Specifying a database hash
The database hash determines in which bucket a particular key will reside. The goal of hashing keys is to distribute keys equally across the database pages, therefore it is important that the hash function work well with the specified keys so that the resulting bucket usage is relatively uniform. A hash function that does not work well can effectively turn into a sequential list.
No hash performs equally well on all possible data sets. It is possible that applications may find that the default hash function performs poorly with a particular set of keys. The distribution resulting from the hash function can be checked using the db_stat utility. By comparing the number of hash buckets and the number of keys, one can decide if the entries are hashing in a well-distributed manner.

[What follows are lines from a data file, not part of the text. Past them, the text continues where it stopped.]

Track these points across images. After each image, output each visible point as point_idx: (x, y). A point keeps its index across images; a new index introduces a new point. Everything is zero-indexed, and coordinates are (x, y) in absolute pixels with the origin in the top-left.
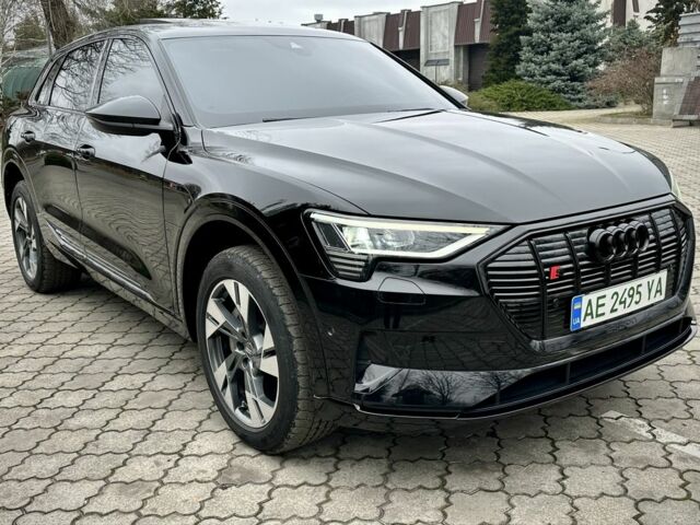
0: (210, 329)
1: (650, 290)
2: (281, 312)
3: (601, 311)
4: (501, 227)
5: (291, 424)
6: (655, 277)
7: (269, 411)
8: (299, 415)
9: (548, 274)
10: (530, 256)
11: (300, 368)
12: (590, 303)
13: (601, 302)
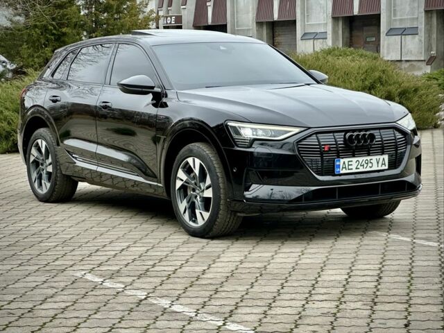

The hash function for the hash table can be specified by calling the DB->set_h_hash() method. If no hash function is specified, a default function will be used. Any application-specified hash function must take a reference to a DB object, a pointer to a byte string and its length, as arguments and return an unsigned, 32-bit hash value.
Hash table size
When setting up the hash database, knowing the expected number of elements that will be stored in the hash table is useful. This value can be used by the Hash access method implementation to more accurately construct the necessary number of buckets that the database will eventually require.
The anticipated number of elements in the hash table can be specified by calling the DB->set_h_nelem() method. If not specified, or set too low, hash tables will expand gracefully as keys are entered, although a slight performance degradation may be noticed. In order for the estimated number of elements to be a useful value to Berkeley DB, the DB->set_h_ffactor() method must also be called to set the page fill factor.